--- SUPPLIED DATA Enclosed Below ---

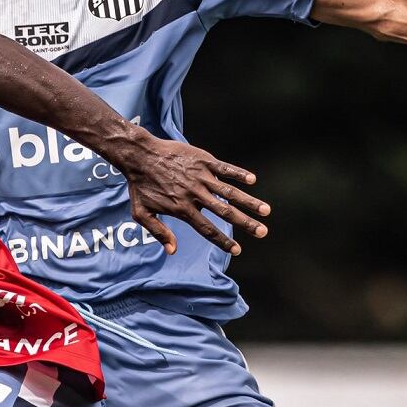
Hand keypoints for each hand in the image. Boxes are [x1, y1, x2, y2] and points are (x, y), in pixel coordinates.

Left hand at [116, 135, 270, 255]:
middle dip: (246, 223)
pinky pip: (224, 168)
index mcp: (182, 209)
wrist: (139, 155)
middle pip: (225, 212)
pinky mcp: (203, 161)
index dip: (223, 241)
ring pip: (229, 191)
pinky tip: (252, 181)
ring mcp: (201, 177)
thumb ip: (158, 232)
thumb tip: (172, 251)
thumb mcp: (141, 213)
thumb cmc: (140, 186)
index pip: (207, 229)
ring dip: (249, 201)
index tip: (238, 250)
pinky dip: (238, 174)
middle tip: (263, 232)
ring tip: (266, 211)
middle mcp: (195, 194)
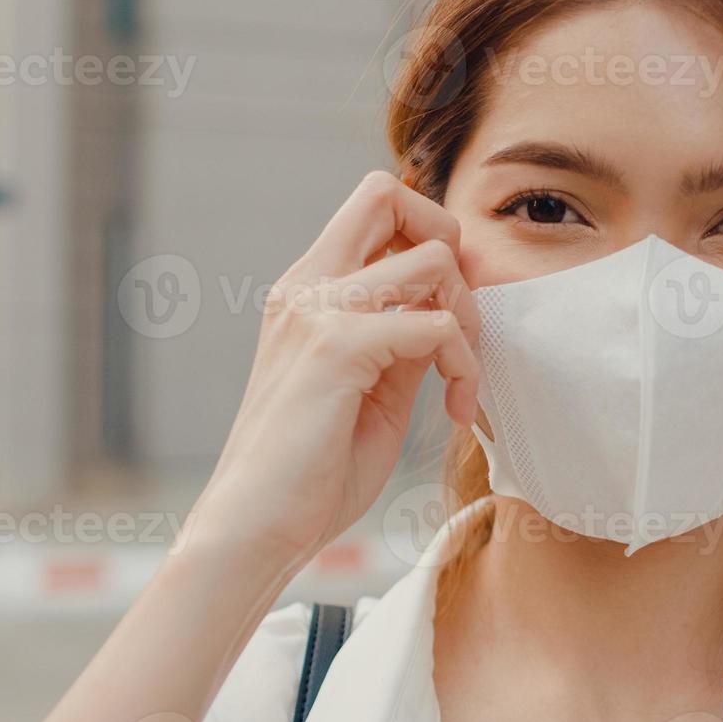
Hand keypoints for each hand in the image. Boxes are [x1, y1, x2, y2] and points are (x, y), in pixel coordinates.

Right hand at [185, 171, 480, 571]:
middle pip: (387, 192)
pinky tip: (454, 410)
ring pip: (432, 260)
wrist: (254, 528)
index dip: (428, 238)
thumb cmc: (311, 472)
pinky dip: (464, 366)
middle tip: (457, 319)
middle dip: (448, 242)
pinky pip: (435, 325)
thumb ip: (401, 340)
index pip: (374, 205)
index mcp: (308, 289)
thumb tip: (447, 310)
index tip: (445, 310)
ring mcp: (318, 310)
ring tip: (459, 380)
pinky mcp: (337, 348)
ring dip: (468, 319)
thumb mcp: (370, 388)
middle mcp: (307, 285)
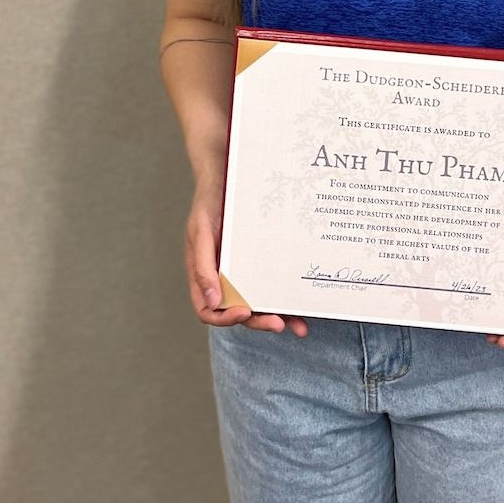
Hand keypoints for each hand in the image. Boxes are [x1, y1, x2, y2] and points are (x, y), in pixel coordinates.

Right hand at [184, 188, 308, 336]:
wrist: (226, 176)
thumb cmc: (209, 204)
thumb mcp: (200, 232)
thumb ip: (203, 267)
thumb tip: (212, 301)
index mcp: (205, 276)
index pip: (210, 310)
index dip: (225, 319)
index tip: (244, 312)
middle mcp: (225, 279)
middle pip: (240, 312)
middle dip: (259, 321)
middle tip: (279, 324)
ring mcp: (245, 271)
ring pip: (261, 302)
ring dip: (279, 316)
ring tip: (299, 326)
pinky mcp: (262, 261)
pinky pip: (274, 283)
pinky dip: (287, 296)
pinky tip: (303, 303)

--- End of Enclosed SUPPLIED DATA ---

**DIRECTIONS FOR THIS TASK:** Print all entries exactly, without images.

**TASK SOLUTION:**
Hand keypoints for each hand in the image. Boxes are [x1, y1, x2, y2] and points are (x, y), in pixel coordinates.

Left hand at [116, 135, 270, 255]:
middle dip: (246, 223)
pinky pip: (224, 168)
index mcp: (182, 209)
wrist: (139, 155)
middle pip: (225, 212)
pinky mcp: (203, 161)
index dip: (223, 241)
ring pip: (229, 191)
pinky tip: (252, 181)
ring mcp: (201, 177)
thumb ip: (158, 232)
thumb tip: (172, 251)
thumb mcp: (141, 213)
thumb cmc: (140, 186)
index pip: (207, 229)
ring dip: (249, 201)
index tip: (238, 250)
pinky dip: (238, 174)
middle tip: (263, 232)
ring tip: (266, 211)
middle mcp: (195, 194)
Hand keypoints for each hand in the image. Boxes are [x1, y1, x2, y2] and points are (x, y), in pixel coordinates.

Right hand at [185, 171, 480, 571]:
middle pip: (387, 192)
pinky tip: (454, 410)
ring pip: (432, 260)
wrist: (254, 528)
index dip: (428, 238)
thumb cmc: (311, 472)
pinky dip: (464, 366)
middle tip: (457, 319)
middle dip: (448, 242)
pinky pip: (435, 325)
thumb ip: (401, 340)
index pip: (374, 205)
index mcp: (308, 289)
thumb tip: (447, 310)
index tip: (445, 310)
ring mcp: (318, 310)
ring tip: (459, 380)
pinky mcp: (337, 348)
ring dip: (468, 319)
thumb mcp: (370, 388)
middle mcp: (307, 285)
Hand keypoints for each hand in the image. Boxes are [x1, y1, x2, y2] and points are (x, y), in pixel coordinates.

Right hand at [184, 188, 308, 336]:
wrist: (226, 176)
thumb cmc: (209, 204)
thumb mcp: (200, 232)
thumb ip: (203, 267)
thumb tip: (212, 301)
index mcp: (205, 276)
index pip: (210, 310)
index dip: (225, 319)
index tip: (244, 312)
middle mcp: (225, 279)
middle pip: (240, 312)
middle dip: (259, 321)
middle tip: (279, 324)
ring mcp: (245, 271)
ring pip: (261, 302)
ring dip: (279, 316)
ring tip: (299, 326)
pinky mcp: (262, 261)
pinky pip: (274, 283)
pinky dip: (287, 296)
pinky tip: (303, 303)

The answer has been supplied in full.